Na albumie znalazły się też bardziej konwencjonalne utwory, jak jazzujący blues "Woman Trouble", czy boogie "Hear Me Calling". Jest jeszcze subtelny "A Sad Song", w którym muzycy intrygująco budują napięcie, oraz rozpędzony "Speed Kills", z gitarową solówką Alvina Lee, która potwierdza jego status ówczesnego "najszybszego gitarzysty świata". I to by było na tyle, bowiem pozostałe cztery tytuły to około minutowe miniaturki, w których każdy muzyk po kolei prezentuje swoje umiejętności: "I Can't Live Without Lydia" to klawiszowy popis Chicka Churchilla; w "Skoobly-Oobly-Doobob" wokaliza Alvina Lee naśladuje partię gitary; "Three Blind Mice" to perkusyjna solówka Rica Lee; natomiast "Faro" jest basowym popisem Leo Lyonsa. Niestety żadna z tych miniaturek nie wnosi do albumu niczego ciekawego. Żadnego z tych popisów nie można nazwać porywającym.

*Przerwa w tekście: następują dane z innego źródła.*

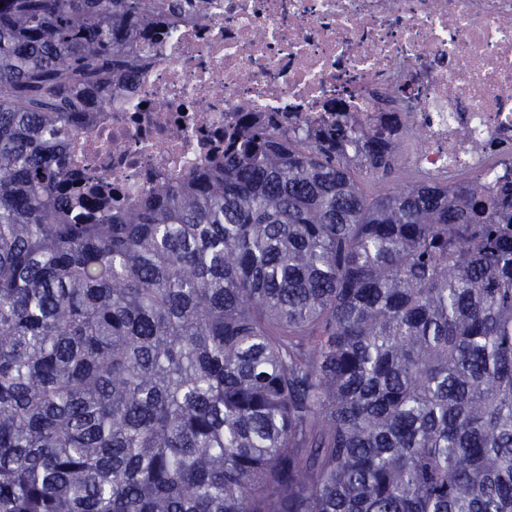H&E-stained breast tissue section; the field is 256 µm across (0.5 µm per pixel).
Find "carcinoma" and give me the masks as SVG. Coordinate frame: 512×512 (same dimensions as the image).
<instances>
[{
	"instance_id": "carcinoma-1",
	"label": "carcinoma",
	"mask_w": 512,
	"mask_h": 512,
	"mask_svg": "<svg viewBox=\"0 0 512 512\" xmlns=\"http://www.w3.org/2000/svg\"><path fill=\"white\" fill-rule=\"evenodd\" d=\"M183 2L0 0V512H512V184L369 195L338 118L75 194L49 132Z\"/></svg>"
}]
</instances>
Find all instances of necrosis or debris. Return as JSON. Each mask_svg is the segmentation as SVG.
Returning a JSON list of instances; mask_svg holds the SVG:
<instances>
[{"mask_svg": "<svg viewBox=\"0 0 512 512\" xmlns=\"http://www.w3.org/2000/svg\"><path fill=\"white\" fill-rule=\"evenodd\" d=\"M134 83L114 82L86 122L60 127L83 188L133 204L224 150L242 124L318 129L399 120L411 169L512 182V0H209L135 39Z\"/></svg>", "mask_w": 512, "mask_h": 512, "instance_id": "necrosis-or-debris-1", "label": "necrosis or debris"}]
</instances>
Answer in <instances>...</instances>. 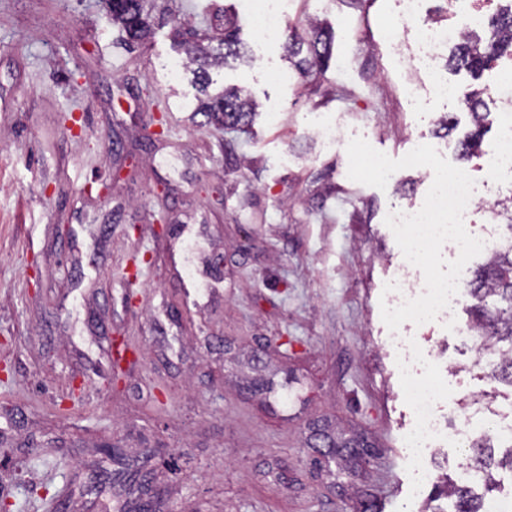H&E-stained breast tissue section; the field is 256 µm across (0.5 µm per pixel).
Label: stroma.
Masks as SVG:
<instances>
[{"mask_svg":"<svg viewBox=\"0 0 512 512\" xmlns=\"http://www.w3.org/2000/svg\"><path fill=\"white\" fill-rule=\"evenodd\" d=\"M283 6L292 30L315 21L331 33L323 72L293 76L246 0H147L154 32L133 50L101 0H0V448L10 456L0 500L10 512H97L102 499L119 512L139 470L173 512H448L442 478L464 455L427 452L436 479L416 488L404 448L413 417L380 309L404 260L385 218L423 205L429 173L367 186L349 178L346 147L360 136L398 159L428 144L483 184L502 143L500 106L485 101L481 150L465 158L473 118L458 100L492 73L444 67L457 101L414 99L425 78L408 64L413 31L381 40L395 0ZM228 15L247 54L212 76L257 101L244 132L199 127L190 73L173 82L165 68L184 55L173 23L215 46ZM135 253L155 261L131 283ZM403 329L428 357L422 374L448 383L449 428L478 411L512 417V386L480 361L477 337ZM116 330L138 359L107 391ZM74 373L93 381L76 404ZM110 442L124 466L102 454Z\"/></svg>","mask_w":512,"mask_h":512,"instance_id":"1","label":"stroma"}]
</instances>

"Stonedhenge" to dziwny album. Pokazuje, że muzycy mieli spore ambicje, jednak nie do końca wiedzieli jak je zrealizować. Utwory nie układają się w spójną całość, każdy z nich utrzymany jest w innym stylu. Poszczególne kompozycje (poza miniaturkami) trzymają co najmniej przyzwoity poziom, a niektóre, jak "Going to Try" czy "A Sad Song", znacznie wybijają się ponad średnią. W sumie jest to więc album warty poznania.

Ocena: 7/10



Ten Years After - "Stonedhenge" (1969)

1. Going to Try; 2. I Can't Live Without Lydia; 3. Woman Trouble; 4. Skoobly-Oobly-Doobob; 5. Hear Me Calling; 6. A Sad Song; 7. Three Blind Mice; 8. No Title; 9. Faro; 10. Speed Kills

Skład: Alvin Lee - wokal, gitara, pianino; Leo Lyons - bass; Ric Lee - perkusja i instr. perkusyjne; Chick Churchill - instr. klawiszowe
Producent: Mike Vernon


Komentarze

Popularne w ostatnim tygodniu:

[Recenzja] Laurie Anderson - "Big Science" (1982)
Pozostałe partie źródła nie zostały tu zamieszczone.